When, on the morning of Nov. 6th, the results of the American presidential election were clear, pro-lifers in the United States—and around the world—breathed a collective sigh of relief, as Donald Trump emerged as the victor over his rival, Kamala Harris. Of course, those same pro-lifers also had reason to be disappointed with the way that Trump campaigned. He disavowed any plans for an abortion ban at the federal level, even though his opponent repeatedly promised to do the opposite by, as she put it, “codifying” Roe v. Wade via legislation. Trump also pledged to provide federal funding for IVF, a process through which human beings at the embryonic state are both procreated and destroyed, or simply left to languish in the limbo of indefinite cold storage. Finally, Trump stated that he does not oppose abortion in the vanishingly rare cases where unborn children are conceived in the context of rape or incest. No politician who adopted such stances could be described as “pro-life.”

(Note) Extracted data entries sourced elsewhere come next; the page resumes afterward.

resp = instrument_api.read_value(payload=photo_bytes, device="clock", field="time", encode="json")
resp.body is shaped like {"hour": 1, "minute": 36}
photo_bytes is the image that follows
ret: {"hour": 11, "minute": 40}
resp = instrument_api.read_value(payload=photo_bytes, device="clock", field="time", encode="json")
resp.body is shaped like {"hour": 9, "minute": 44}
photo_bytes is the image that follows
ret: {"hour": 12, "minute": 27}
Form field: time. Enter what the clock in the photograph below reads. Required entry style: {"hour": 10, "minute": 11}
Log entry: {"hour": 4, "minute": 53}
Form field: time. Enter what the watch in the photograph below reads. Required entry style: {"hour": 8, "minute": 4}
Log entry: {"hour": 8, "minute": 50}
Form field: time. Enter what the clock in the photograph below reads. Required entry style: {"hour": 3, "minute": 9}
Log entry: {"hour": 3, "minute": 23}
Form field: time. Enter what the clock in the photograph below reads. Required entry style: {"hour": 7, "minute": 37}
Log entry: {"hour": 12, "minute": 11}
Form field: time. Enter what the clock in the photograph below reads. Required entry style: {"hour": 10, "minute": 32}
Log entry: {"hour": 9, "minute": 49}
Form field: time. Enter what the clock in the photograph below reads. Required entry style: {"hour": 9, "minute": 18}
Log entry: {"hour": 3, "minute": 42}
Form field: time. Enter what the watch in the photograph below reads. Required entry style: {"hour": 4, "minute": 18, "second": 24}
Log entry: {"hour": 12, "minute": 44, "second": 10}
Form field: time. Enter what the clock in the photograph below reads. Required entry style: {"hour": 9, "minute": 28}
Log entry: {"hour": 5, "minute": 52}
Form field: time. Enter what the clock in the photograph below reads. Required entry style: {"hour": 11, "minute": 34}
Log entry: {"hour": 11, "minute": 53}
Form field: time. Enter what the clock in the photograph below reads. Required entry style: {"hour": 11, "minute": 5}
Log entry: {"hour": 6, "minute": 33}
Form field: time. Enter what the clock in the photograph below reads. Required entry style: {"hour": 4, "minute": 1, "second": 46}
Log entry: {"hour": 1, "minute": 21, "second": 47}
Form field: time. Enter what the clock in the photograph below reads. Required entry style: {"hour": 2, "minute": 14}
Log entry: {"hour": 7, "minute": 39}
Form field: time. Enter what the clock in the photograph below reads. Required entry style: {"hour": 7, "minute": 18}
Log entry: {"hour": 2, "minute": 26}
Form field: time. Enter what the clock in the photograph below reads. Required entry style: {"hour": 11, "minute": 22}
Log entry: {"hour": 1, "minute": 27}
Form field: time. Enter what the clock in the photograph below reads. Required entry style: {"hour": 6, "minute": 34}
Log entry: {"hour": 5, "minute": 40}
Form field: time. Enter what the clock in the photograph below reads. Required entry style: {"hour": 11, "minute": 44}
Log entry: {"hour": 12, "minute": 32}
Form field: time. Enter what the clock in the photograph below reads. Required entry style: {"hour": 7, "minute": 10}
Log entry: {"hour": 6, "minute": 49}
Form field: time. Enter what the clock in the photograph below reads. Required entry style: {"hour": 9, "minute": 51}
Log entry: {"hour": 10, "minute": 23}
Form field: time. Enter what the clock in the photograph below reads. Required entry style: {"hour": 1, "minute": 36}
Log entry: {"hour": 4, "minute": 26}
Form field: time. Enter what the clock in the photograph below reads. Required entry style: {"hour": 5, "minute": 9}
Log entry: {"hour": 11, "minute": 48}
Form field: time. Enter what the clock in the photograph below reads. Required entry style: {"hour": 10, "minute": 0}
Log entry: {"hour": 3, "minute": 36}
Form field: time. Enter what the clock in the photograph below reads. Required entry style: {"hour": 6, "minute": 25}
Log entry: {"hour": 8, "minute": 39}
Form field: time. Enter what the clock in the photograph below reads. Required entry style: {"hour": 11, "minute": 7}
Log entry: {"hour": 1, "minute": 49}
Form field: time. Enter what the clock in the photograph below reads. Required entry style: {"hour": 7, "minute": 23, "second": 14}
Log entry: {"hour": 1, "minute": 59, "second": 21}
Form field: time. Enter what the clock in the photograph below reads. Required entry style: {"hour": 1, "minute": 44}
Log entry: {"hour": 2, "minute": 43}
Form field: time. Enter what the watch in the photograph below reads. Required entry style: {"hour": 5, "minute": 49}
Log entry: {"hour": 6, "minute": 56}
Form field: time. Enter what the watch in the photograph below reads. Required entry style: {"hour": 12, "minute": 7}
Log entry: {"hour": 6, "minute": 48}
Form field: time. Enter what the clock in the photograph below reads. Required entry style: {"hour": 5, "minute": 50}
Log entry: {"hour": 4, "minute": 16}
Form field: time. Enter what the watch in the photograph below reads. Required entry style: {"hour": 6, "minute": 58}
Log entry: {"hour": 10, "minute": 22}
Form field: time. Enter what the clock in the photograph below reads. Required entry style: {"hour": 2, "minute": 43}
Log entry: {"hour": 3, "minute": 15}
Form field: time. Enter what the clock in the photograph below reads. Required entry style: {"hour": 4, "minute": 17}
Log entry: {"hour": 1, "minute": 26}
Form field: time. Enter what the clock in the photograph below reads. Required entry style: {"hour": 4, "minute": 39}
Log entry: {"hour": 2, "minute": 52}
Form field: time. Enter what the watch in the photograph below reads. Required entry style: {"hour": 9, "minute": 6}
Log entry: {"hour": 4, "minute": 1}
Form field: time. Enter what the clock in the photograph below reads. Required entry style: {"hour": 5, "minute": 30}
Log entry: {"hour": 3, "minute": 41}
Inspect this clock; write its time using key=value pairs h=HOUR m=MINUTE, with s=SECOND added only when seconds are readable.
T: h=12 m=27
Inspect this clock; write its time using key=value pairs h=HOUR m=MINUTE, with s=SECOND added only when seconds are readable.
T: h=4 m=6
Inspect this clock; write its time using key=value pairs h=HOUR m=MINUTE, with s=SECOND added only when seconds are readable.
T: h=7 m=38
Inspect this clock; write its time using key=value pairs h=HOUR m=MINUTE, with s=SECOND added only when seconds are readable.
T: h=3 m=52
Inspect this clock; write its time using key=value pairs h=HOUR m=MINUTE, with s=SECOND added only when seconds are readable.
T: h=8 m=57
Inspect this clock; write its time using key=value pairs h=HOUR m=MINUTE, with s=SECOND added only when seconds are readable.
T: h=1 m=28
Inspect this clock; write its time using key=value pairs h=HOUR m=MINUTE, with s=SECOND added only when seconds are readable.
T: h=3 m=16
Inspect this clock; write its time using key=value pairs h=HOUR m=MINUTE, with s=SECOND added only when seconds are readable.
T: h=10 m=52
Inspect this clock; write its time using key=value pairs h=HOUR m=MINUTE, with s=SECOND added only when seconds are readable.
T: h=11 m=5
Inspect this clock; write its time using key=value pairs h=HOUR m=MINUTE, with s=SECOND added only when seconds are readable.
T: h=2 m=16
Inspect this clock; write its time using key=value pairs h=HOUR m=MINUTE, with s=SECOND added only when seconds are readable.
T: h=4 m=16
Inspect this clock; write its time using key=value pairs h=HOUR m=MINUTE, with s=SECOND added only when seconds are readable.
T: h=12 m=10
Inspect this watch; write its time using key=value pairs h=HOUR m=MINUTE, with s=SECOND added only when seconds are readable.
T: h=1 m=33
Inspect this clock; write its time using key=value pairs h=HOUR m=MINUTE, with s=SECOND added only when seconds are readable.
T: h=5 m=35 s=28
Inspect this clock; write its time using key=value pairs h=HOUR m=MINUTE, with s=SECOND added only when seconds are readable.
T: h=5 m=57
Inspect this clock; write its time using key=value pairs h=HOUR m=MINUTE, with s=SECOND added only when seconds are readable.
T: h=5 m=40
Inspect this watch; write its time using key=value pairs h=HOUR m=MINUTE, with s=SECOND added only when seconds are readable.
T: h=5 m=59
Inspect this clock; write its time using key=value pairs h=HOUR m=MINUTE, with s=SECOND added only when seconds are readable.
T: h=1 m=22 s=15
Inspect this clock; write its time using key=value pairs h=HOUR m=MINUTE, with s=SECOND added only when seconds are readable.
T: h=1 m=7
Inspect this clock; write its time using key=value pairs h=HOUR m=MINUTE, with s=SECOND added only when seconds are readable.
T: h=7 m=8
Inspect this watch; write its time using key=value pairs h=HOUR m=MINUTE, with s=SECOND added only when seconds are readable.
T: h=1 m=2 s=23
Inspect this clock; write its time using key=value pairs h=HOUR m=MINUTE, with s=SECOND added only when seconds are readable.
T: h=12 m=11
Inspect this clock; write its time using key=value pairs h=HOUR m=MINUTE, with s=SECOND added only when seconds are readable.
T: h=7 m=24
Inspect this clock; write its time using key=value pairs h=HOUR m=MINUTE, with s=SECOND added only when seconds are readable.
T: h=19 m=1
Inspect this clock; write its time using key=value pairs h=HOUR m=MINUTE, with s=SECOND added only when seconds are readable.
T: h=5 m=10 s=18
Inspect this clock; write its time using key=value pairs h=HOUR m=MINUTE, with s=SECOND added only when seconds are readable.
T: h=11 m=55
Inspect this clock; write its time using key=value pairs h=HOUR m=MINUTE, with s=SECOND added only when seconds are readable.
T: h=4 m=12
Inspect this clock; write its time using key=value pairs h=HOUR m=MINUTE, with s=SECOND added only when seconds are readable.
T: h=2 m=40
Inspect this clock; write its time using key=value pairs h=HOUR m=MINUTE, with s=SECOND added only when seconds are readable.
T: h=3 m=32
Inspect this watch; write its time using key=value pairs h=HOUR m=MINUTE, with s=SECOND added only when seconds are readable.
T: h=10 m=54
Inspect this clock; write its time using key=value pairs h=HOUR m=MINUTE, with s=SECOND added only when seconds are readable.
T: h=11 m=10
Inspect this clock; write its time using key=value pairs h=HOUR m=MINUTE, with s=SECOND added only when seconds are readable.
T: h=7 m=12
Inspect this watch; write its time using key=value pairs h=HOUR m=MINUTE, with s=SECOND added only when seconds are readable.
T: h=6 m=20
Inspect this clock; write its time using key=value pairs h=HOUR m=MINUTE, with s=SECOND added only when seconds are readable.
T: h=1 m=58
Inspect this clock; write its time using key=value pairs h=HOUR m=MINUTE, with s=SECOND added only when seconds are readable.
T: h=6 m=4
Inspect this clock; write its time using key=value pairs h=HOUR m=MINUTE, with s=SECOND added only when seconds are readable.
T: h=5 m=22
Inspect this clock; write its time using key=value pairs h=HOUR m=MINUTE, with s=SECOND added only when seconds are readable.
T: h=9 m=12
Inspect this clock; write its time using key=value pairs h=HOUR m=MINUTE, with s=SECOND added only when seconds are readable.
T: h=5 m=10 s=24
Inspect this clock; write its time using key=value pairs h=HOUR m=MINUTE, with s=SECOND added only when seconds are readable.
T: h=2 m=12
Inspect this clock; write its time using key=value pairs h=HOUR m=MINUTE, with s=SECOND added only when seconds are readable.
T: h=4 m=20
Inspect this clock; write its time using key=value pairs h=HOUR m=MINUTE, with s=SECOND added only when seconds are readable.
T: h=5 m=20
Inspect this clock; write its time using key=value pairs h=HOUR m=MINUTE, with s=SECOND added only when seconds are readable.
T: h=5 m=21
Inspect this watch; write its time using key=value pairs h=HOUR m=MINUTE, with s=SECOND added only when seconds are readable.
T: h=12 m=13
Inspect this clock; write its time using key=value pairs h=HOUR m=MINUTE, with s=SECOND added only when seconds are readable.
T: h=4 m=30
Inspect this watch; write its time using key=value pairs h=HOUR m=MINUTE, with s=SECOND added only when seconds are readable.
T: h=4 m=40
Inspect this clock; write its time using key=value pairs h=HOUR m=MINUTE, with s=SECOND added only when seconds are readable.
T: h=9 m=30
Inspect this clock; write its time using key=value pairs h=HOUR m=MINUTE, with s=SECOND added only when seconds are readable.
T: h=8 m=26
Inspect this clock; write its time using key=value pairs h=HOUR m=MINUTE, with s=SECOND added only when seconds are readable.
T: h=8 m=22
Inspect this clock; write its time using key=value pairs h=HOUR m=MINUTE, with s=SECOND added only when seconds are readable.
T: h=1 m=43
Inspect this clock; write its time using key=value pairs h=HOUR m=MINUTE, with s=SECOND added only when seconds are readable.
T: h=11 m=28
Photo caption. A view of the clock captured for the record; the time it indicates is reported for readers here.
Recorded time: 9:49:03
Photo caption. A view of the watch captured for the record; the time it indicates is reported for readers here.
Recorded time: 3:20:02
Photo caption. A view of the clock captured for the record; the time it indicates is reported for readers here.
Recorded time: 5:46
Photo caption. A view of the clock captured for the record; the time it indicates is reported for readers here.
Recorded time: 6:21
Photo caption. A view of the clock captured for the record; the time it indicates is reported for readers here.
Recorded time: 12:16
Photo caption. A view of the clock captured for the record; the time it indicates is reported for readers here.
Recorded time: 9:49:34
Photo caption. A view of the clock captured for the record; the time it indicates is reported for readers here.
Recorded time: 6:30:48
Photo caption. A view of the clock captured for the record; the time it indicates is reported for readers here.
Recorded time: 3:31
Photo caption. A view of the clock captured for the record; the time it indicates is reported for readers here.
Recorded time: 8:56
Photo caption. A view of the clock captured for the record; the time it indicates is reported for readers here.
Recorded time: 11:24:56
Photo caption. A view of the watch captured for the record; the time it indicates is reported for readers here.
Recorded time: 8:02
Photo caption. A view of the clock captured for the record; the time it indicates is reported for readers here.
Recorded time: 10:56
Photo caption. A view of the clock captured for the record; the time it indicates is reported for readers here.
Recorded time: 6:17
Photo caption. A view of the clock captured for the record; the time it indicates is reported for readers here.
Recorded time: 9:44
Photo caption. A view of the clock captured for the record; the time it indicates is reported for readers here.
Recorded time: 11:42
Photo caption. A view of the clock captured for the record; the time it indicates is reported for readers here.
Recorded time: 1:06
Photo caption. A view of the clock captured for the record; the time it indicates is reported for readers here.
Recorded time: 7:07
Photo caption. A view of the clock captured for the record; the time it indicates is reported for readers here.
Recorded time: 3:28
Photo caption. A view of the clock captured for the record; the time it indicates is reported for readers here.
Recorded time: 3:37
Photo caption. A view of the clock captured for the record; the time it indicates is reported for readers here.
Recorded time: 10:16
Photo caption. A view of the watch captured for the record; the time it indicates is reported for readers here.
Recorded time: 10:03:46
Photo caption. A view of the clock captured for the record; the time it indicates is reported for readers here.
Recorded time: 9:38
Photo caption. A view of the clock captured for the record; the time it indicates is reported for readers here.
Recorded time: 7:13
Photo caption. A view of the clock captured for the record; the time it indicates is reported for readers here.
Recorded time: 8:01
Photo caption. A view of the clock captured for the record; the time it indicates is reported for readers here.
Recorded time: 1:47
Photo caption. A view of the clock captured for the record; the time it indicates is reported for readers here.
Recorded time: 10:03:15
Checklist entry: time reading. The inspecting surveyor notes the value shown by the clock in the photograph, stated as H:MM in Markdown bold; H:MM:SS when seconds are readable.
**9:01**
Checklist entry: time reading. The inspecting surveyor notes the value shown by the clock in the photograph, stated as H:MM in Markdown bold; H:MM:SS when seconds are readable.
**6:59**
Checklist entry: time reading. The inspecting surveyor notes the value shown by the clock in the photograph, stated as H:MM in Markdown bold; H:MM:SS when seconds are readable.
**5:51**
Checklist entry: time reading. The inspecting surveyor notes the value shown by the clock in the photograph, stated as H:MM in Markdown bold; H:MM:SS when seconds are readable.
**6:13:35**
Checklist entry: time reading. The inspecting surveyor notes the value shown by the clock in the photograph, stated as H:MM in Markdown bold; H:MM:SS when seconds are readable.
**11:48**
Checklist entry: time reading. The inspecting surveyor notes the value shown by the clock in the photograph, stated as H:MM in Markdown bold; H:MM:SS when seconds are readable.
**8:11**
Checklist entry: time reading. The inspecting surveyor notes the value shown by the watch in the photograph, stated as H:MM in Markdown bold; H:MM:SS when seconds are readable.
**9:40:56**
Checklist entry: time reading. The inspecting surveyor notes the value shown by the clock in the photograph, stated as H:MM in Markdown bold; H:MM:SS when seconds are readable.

And yet, despite these significant compromises, Trump still convincingly lays claim to being the most pro-life president in American history. He expanded the Mexico City Policy to more comprehensively block American tax dollars from being used to promote abortion abroad. Trump was the first president to address the American March for Life in Washington, D.C., in January of 2020. And, during his first term, Trump appointed three justices to the Supreme Court—all of whom would go on to support the eventual overturning of Roe v. Wade in the Dobbs decision of 2022. That victory, along with a host of other socially conservative policy positions and ad campaigns clearly prevented significant attrition in the just-completed election.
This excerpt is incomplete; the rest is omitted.